» Set task 1: Convert the records into a numbered list without blank lines, starting at the first line of the records and ending at the line that contains "green star: moved 20 px right, 1 px down", with both of those lines included.

» Extract to read:
* START *

Spoiler alert
Yesterday we reported that Toronto’s crack smoking, football failing mayor Rob Ford was going to face WWE Hall Of Famer/TNA Wrestling Biker Gang Hater Hulk Hogan in an arm wrestling exhibition to promote Fan Expo Canada. The general consensus was that Ford “looked like Brock Lesnar in 30 years, if you squint” and that his teeth were the same color as his hairs. Exactly the kind of reaction Ford was looking for.
As a follow-up to that story, the arm wrestling match has happened, and some poor guy at Now Toronto had to watch it with his head in his hands and then be all like, “over here, over here” to get a good picture.
Because you’ve always wondered if a 60-year old pro wrestler could beat a crack-addled Canadian mayor in an arm wrestling match, here’s the clip:
Rob Ford vs Hulk Hogan from NOW Magazine on Vimeo.
My favorite parts:
1. Hogan doing about a minute of work and getting paid 8 million dollars, or whatever they paid him
2. Rob Ford needing a towel to wipe his face after pretending to arm wrestle for 30 seconds
Hey Rob, next time you’re gonna cross promote with wrestling, why not bring in Bret Hart? He’s actually Canadian, and he’s got experience putting fat celebrities in their place.

* END *

» Data listing:
* START *

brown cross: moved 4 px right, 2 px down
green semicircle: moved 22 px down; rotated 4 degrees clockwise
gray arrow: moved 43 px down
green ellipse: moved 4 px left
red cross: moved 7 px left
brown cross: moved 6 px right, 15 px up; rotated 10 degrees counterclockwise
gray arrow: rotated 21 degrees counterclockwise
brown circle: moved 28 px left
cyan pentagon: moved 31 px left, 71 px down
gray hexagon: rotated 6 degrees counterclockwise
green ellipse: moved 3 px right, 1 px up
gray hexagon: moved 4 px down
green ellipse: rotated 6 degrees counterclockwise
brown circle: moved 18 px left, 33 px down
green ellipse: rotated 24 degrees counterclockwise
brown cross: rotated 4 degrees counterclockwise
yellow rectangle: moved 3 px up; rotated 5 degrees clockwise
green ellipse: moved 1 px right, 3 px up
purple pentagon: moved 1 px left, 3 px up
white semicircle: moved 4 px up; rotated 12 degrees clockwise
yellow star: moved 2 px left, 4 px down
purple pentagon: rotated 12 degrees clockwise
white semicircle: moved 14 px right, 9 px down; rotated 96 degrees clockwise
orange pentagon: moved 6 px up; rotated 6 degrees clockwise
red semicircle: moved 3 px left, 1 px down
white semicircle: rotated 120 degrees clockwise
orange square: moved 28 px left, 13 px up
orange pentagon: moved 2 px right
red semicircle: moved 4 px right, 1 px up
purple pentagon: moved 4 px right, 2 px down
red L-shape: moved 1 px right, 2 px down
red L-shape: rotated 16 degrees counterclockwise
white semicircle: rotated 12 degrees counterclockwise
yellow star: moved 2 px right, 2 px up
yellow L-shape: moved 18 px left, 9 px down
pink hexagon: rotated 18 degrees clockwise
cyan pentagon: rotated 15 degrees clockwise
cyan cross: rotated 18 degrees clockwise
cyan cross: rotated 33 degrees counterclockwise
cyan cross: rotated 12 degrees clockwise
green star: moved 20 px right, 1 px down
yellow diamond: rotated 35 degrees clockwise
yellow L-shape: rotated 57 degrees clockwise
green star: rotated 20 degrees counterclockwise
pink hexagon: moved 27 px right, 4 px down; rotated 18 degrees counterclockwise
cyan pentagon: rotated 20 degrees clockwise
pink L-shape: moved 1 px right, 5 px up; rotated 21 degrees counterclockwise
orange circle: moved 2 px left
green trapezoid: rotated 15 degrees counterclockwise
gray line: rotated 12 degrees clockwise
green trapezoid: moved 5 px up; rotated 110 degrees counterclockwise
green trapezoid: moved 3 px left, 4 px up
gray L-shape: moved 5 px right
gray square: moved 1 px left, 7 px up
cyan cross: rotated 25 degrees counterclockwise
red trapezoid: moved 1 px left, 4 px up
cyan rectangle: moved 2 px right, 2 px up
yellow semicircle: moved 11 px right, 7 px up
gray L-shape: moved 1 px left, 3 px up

* END *

» Set task 2: In the post about the Rob Ford and Hulk Hogan arm wrestling match, which wrestler does the writer suggest Ford bring in next time?

» Correct output 1:
1. brown cross: moved 4 px right, 2 px down
2. green semicircle: moved 22 px down; rotated 4 degrees clockwise
3. gray arrow: moved 43 px down
4. green ellipse: moved 4 px left
5. red cross: moved 7 px left
6. brown cross: moved 6 px right, 15 px up; rotated 10 degrees counterclockwise
7. gray arrow: rotated 21 degrees counterclockwise
8. brown circle: moved 28 px left
9. cyan pentagon: moved 31 px left, 71 px down
10. gray hexagon: rotated 6 degrees counterclockwise
11. green ellipse: moved 3 px right, 1 px up
12. gray hexagon: moved 4 px down
13. green ellipse: rotated 6 degrees counterclockwise
14. brown circle: moved 18 px left, 33 px down
15. green ellipse: rotated 24 degrees counterclockwise
16. brown cross: rotated 4 degrees counterclockwise
17. yellow rectangle: moved 3 px up; rotated 5 degrees clockwise
18. green ellipse: moved 1 px right, 3 px up
19. purple pentagon: moved 1 px left, 3 px up
20. white semicircle: moved 4 px up; rotated 12 degrees clockwise
21. yellow star: moved 2 px left, 4 px down
22. purple pentagon: rotated 12 degrees clockwise
23. white semicircle: moved 14 px right, 9 px down; rotated 96 degrees clockwise
24. orange pentagon: moved 6 px up; rotated 6 degrees clockwise
25. red semicircle: moved 3 px left, 1 px down
26. white semicircle: rotated 120 degrees clockwise
27. orange square: moved 28 px left, 13 px up
28. orange pentagon: moved 2 px right
29. red semicircle: moved 4 px right, 1 px up
30. purple pentagon: moved 4 px right, 2 px down
31. red L-shape: moved 1 px right, 2 px down
32. red L-shape: rotated 16 degrees counterclockwise
33. white semicircle: rotated 12 degrees counterclockwise
34. yellow star: moved 2 px right, 2 px up
35. yellow L-shape: moved 18 px left, 9 px down
36. pink hexagon: rotated 18 degrees clockwise
37. cyan pentagon: rotated 15 degrees clockwise
38. cyan cross: rotated 18 degrees clockwise
39. cyan cross: rotated 33 degrees counterclockwise
40. cyan cross: rotated 12 degrees clockwise
41. green star: moved 20 px right, 1 px down

» Correct output 2: Bret Hart